**GIVEN TEXT:**
──────────────────────────────

Llamas, De Lima Joma’s conduits

by Florante S. Solmerin

AT LEAST four members of President Benigno Aquino III’s Cabinet are negotiating to convince Jose Maria Sison, the founder of the Communist Party of the Philippines, to join the Aquino administration for national unification, the spokesman of an anti-communist group said Wednesday.

“You know, if you received our previous press releases, in fact we mentioned about several people in Malacañang, particularly Ronald Llamas, Jing Deles and Alex Padilla,” said Joey Sison, spokesman of the Alliance for Nationalism and Democracy that’s being led by Rep. Pastor Alcover, a former rebel.

Llamas on Wednesday denied the group’s claim.

“There is no specific negotiation to bring back Joma [Sison],” he said. “The talks are toward a possible political settlement.”

Llamas is Mr. Aquino’s political adviser and Teresita Quintos-Deles is head of the Office of the Presidential Adviser on the Peace Process. Padilla is the government’s chief negotiator in its peace talks with the communist National Democratic Front, the group negotiating for the Communist Party of the Philippines and its military arm, the New People’s Army.

──────────────────────────────

**HOW TO COMPLETE THIS TASK:**
In the news item about the Sison negotiations, what reason does the anti-communist group's spokesman give for the Cabinet members' effort to bring Jose Maria Sison into the Aquino administration? Answer in one to three sentences.

**GIVEN RECORDS:**
──────────────────────────────

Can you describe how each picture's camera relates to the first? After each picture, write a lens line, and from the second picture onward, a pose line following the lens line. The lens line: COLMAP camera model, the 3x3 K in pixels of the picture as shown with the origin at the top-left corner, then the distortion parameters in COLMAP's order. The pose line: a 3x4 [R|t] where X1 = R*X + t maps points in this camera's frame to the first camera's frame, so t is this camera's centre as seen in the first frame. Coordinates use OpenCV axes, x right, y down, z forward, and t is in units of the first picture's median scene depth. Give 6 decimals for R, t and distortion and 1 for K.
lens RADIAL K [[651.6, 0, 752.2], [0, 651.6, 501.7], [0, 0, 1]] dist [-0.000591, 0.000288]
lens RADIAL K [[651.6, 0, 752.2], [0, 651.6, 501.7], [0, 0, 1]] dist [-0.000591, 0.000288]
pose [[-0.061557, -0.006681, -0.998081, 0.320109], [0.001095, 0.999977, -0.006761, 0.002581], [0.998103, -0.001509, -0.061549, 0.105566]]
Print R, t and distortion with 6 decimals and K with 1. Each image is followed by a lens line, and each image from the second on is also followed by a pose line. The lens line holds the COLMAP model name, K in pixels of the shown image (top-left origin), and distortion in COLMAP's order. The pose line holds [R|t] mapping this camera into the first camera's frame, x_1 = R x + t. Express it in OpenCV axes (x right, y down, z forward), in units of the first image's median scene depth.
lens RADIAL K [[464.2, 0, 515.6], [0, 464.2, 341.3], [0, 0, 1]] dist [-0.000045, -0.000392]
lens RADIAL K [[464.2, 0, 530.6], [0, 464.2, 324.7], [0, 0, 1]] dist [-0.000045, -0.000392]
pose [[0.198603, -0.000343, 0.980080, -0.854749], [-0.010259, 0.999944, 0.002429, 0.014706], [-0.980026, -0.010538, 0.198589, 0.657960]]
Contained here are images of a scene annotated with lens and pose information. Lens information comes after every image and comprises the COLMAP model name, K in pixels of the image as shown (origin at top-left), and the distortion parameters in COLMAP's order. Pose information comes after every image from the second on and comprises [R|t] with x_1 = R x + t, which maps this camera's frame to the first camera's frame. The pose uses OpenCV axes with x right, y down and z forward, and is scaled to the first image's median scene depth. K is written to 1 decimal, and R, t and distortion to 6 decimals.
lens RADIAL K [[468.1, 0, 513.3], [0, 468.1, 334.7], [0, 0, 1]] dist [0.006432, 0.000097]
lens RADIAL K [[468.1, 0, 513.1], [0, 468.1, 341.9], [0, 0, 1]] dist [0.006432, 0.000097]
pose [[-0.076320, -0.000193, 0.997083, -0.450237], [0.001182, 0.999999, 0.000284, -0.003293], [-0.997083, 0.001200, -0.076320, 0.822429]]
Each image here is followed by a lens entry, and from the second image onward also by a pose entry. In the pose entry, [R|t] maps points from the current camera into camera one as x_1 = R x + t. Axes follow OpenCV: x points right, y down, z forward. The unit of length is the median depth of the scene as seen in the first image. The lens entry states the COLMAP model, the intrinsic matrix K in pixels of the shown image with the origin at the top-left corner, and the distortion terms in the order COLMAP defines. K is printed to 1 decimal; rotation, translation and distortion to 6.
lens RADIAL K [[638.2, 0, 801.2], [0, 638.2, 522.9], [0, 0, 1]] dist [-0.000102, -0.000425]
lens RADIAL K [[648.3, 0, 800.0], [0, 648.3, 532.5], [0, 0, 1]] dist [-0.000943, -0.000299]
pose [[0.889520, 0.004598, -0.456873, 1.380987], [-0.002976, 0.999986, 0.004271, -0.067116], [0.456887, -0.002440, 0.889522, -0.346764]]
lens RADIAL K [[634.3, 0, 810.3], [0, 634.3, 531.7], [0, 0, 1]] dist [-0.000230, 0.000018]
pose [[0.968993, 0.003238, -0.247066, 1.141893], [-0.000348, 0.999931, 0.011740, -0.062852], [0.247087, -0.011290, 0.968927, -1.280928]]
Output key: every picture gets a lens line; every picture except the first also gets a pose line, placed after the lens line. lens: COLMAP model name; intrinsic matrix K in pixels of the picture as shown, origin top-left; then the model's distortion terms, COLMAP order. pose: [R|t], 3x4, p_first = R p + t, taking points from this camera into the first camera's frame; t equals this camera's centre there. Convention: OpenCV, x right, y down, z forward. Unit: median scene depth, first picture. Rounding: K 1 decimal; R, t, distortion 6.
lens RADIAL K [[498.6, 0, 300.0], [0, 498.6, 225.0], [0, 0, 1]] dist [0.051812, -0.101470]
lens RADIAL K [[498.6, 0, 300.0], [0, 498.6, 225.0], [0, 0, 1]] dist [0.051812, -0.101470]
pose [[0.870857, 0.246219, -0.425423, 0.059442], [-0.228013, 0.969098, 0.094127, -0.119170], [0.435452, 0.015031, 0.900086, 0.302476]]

──────────────────────────────

**RESULT OF THIS EXERCISE:**
According to Joey Sison of the Alliance for Nationalism and Democracy, the Cabinet members want Jose Maria Sison to join the Aquino administration for national unification.